Exercise instructions:
In the listing below, change "required field" to "mandatory field" and reproduce the text with nothing else altered. Omit the pictures.
= Beginning of Section =
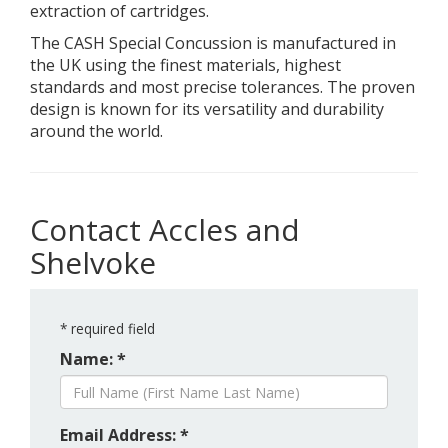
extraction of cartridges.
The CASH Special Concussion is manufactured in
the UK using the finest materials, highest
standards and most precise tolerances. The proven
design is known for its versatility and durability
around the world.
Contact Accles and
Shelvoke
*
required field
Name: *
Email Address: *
= End of Section =
Response area:
extraction of cartridges.
The CASH Special Concussion is manufactured in
the UK using the finest materials, highest
standards and most precise tolerances. The proven
design is known for its versatility and durability
around the world.
Contact Accles and
Shelvoke
*
mandatory field
Name: *
Email Address: *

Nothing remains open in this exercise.